At public meetings, residents have said that the city is moving the process along much too quickly, without enough information about what Foxwoods might do at The Gallery or the impact the casino would have on the neighborhood. Officials have told them that the CED is just the beginning of the process, a good faith effort to prompt Foxwoods to provide the highly detailed plan of development. If that plan is no good for the city, it will be voted down, they have said.
But that hasn’t stopped residents from being concerned about gambling addiction, the impact on businesses, and other things.
The Chinatown leaders wanted to meet with the mayor because they feel the comments they’ve made to his representatives, the City Planning Commission and Council haven’t been heard, Gym said.
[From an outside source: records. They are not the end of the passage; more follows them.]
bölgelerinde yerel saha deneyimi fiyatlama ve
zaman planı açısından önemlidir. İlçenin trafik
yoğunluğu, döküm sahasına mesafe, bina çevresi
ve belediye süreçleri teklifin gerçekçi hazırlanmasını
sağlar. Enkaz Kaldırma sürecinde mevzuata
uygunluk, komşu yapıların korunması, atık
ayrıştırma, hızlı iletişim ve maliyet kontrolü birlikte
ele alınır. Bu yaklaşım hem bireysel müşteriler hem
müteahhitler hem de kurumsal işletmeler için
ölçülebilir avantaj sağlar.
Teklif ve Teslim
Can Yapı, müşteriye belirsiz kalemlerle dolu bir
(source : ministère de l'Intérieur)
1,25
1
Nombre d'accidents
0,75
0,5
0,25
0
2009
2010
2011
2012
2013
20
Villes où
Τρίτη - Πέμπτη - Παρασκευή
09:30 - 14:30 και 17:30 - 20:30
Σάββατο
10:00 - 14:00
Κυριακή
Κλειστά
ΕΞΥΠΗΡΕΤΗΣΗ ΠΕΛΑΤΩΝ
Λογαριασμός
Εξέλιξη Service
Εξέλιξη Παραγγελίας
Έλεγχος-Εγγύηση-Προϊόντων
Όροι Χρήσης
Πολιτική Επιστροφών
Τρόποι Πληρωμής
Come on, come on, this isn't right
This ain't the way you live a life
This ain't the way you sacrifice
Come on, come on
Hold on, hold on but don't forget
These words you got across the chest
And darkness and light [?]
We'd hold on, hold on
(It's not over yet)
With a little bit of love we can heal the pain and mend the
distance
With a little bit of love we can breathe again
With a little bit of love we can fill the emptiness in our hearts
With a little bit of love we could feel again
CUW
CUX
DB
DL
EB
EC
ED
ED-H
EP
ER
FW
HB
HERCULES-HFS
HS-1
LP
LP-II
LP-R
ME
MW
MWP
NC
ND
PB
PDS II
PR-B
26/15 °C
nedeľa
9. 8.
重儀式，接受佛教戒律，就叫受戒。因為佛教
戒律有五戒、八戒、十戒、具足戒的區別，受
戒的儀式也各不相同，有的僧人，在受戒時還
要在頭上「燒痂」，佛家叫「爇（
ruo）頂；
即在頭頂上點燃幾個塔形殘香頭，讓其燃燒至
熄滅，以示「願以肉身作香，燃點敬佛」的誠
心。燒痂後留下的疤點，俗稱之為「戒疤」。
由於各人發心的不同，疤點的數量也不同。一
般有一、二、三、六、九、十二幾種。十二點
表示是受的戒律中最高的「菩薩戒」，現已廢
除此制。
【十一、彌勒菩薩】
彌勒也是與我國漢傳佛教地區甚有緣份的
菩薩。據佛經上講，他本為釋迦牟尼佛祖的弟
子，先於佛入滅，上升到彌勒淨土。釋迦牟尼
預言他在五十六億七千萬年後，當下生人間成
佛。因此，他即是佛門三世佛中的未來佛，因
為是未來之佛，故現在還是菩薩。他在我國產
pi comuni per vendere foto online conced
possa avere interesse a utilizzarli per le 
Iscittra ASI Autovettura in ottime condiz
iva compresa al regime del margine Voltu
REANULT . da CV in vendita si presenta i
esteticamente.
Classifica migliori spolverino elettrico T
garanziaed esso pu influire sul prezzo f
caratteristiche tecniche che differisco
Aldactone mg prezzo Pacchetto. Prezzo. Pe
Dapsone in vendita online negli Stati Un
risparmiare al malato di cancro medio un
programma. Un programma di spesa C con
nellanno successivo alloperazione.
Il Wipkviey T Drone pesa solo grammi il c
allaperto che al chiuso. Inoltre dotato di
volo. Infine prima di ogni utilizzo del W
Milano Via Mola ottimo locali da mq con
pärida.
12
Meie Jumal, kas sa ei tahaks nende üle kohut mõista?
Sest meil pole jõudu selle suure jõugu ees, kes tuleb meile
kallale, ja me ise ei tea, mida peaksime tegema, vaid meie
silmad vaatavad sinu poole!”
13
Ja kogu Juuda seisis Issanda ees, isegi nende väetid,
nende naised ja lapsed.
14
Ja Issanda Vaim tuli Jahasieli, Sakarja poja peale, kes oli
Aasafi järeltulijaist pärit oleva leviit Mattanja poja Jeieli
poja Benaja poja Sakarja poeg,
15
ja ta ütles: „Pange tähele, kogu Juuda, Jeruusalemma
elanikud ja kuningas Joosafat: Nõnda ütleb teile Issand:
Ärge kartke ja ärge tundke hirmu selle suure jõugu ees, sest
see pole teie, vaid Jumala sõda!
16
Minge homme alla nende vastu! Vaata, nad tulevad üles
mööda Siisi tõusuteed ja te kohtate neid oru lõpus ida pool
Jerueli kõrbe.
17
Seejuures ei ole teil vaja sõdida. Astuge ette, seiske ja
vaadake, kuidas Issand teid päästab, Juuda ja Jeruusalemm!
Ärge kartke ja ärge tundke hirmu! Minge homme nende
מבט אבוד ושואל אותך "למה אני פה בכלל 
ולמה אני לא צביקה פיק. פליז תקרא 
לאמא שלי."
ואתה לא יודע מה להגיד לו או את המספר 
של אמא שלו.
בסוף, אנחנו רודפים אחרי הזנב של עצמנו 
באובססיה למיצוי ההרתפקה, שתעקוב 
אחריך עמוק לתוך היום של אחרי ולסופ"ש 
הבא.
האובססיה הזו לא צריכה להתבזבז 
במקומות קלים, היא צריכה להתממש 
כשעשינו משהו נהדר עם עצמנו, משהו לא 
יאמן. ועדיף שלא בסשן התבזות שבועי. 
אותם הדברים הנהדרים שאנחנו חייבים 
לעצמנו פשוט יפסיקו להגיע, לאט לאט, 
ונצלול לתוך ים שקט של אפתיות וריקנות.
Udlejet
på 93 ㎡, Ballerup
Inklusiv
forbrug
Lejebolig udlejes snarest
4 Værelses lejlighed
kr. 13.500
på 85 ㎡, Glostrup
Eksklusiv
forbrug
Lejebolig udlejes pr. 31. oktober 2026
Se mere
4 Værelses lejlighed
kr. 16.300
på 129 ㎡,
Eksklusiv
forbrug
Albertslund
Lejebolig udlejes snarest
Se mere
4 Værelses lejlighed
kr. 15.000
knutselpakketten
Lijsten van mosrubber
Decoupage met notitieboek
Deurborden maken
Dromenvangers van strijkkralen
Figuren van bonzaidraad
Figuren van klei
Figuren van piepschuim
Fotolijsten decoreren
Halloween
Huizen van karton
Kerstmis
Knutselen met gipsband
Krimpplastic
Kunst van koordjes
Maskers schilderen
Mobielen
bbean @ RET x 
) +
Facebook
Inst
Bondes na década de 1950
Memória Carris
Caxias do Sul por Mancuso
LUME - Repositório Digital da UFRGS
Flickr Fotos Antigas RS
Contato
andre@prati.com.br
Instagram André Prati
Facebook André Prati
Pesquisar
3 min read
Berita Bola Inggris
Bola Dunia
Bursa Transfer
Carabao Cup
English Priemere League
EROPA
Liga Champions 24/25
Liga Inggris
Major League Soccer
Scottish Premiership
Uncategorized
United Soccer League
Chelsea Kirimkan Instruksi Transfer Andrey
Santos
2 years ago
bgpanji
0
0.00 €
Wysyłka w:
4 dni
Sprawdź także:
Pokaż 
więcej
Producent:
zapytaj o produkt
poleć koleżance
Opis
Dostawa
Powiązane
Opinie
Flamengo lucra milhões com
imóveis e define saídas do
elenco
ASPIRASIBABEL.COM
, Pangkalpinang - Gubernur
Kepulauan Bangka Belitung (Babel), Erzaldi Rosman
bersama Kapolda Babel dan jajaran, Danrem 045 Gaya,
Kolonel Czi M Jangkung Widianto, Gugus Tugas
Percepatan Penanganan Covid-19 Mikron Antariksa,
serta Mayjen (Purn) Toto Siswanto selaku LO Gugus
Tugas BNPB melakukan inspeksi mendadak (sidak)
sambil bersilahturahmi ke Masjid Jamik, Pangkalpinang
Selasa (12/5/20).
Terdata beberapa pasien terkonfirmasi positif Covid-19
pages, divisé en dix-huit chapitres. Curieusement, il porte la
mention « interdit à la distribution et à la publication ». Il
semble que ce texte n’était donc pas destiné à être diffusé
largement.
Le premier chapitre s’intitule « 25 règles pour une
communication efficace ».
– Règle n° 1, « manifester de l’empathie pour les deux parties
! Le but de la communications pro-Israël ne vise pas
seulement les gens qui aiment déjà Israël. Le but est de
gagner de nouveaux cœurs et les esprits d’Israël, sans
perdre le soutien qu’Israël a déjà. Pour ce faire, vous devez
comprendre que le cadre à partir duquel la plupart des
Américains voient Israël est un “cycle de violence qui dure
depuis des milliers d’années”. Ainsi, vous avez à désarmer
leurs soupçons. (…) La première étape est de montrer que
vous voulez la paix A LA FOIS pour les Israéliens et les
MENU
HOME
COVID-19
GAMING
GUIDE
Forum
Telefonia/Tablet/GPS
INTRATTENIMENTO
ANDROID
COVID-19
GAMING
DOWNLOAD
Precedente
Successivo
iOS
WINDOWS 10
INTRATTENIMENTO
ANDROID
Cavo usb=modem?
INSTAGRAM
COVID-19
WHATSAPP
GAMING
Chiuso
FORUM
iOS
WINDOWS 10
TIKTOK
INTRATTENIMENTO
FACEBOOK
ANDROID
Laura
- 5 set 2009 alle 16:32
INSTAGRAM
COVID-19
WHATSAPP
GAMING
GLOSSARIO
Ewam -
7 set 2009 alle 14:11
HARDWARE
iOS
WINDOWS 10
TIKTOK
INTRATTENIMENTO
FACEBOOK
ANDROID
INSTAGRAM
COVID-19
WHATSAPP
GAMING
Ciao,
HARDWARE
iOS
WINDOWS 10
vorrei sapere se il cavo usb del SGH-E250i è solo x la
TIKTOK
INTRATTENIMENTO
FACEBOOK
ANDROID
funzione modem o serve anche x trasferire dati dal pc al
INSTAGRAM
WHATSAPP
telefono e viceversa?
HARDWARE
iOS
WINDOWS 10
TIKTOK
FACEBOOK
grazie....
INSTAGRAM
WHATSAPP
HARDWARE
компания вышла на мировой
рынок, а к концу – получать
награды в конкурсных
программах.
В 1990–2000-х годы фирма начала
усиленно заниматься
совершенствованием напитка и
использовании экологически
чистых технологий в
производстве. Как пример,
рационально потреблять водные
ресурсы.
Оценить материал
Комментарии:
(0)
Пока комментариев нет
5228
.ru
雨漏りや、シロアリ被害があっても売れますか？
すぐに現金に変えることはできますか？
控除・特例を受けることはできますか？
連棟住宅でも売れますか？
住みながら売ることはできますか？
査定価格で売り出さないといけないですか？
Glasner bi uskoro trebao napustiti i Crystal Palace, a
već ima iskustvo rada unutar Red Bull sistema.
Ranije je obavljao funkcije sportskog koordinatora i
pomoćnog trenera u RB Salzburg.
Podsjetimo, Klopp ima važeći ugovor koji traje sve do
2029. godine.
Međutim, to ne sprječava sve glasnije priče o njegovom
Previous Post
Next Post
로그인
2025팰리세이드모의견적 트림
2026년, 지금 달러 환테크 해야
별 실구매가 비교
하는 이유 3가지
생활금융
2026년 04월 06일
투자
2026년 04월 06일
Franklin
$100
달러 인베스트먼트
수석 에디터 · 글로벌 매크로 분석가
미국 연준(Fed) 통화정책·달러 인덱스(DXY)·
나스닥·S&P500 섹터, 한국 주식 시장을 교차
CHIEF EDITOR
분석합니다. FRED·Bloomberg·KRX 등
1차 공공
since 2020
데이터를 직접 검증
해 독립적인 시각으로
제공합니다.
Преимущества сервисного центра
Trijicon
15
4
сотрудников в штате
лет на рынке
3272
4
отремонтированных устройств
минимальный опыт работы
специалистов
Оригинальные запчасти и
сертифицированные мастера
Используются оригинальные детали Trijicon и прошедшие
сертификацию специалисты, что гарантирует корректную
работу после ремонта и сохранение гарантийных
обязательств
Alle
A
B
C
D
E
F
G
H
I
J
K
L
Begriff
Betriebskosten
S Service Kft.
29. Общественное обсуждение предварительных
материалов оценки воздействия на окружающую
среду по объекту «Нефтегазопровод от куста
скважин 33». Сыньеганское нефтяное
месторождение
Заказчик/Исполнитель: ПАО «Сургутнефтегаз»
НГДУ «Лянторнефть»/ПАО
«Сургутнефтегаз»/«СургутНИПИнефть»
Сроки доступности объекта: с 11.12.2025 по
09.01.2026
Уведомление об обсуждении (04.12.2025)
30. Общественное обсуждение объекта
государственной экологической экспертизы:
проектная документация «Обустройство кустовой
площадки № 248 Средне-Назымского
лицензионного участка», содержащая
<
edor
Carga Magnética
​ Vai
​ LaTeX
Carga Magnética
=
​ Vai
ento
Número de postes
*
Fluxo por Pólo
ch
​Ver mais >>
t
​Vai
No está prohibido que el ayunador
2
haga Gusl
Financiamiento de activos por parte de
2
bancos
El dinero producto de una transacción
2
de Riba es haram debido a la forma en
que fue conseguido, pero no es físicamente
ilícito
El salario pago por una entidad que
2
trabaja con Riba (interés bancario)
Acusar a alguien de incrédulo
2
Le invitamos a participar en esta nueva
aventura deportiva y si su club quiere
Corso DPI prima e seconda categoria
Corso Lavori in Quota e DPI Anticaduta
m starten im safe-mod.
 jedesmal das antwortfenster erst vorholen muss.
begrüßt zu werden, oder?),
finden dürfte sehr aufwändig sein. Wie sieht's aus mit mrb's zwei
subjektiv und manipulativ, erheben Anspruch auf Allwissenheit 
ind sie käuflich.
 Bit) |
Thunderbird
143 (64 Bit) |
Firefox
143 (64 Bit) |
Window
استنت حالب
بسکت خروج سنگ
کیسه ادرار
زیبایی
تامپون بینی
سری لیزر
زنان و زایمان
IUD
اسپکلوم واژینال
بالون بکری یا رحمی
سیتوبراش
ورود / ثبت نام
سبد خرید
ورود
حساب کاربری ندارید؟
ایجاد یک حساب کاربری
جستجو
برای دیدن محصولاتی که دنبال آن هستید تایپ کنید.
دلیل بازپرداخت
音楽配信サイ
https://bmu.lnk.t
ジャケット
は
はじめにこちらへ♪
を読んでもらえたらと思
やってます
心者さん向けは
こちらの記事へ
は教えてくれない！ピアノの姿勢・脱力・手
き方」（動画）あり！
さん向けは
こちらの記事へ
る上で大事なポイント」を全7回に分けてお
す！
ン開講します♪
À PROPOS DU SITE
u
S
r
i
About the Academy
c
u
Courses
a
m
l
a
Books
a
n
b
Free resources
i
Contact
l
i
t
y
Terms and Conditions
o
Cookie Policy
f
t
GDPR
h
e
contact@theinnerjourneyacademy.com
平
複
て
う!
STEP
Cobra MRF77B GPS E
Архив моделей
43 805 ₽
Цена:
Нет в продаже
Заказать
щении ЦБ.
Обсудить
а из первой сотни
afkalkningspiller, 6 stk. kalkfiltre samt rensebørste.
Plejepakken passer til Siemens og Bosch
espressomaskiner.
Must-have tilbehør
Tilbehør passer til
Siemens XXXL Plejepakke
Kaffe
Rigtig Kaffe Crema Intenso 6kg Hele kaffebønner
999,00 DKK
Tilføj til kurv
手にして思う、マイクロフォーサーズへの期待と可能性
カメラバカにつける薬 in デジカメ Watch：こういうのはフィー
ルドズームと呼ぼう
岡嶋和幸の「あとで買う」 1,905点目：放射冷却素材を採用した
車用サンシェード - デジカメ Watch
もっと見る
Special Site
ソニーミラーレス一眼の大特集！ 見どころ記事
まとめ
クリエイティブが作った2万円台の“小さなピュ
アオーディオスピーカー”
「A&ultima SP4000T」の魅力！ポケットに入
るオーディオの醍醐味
“At the Nov. 1 (public hearing), we brought 1,000 people, and had five hours of testimony, and then the rules committee has no dialogue, and unanimously sends (the CED legislation) through, and then suspends the rules to fast-track it,” she said. Gym said Chinatown residents have felt disrespected through the whole process, from the day in September when they found out a casino was proposed for the Gallery 10 minutes before a public announcement.
When asked about having a town hall meeting in Chinatown, the mayor expressed concerns over the behavior at an Oct. 9 town meeting, which he did not attend.
There was a lot of shouting and chanting and some interruption of speakers. Gym noted that other communities where casinos have been proposed have protested, and the processes there have taken longer than this one seems to be.
“By Chinatown raising these concerns, that’s considered outspoken on our part, or that we were misbehaving,” Gym said. She said the leaders told the mayor that some people were expressing frustration because it feels like their opinions don’t matter. “It’s hard for us to understand how we can trust the process when this is the kind of experience we’ve had,” she said.
Attempts to reach a spokesman for Mayor Nutter on Saturday afternoon were unsuccessful.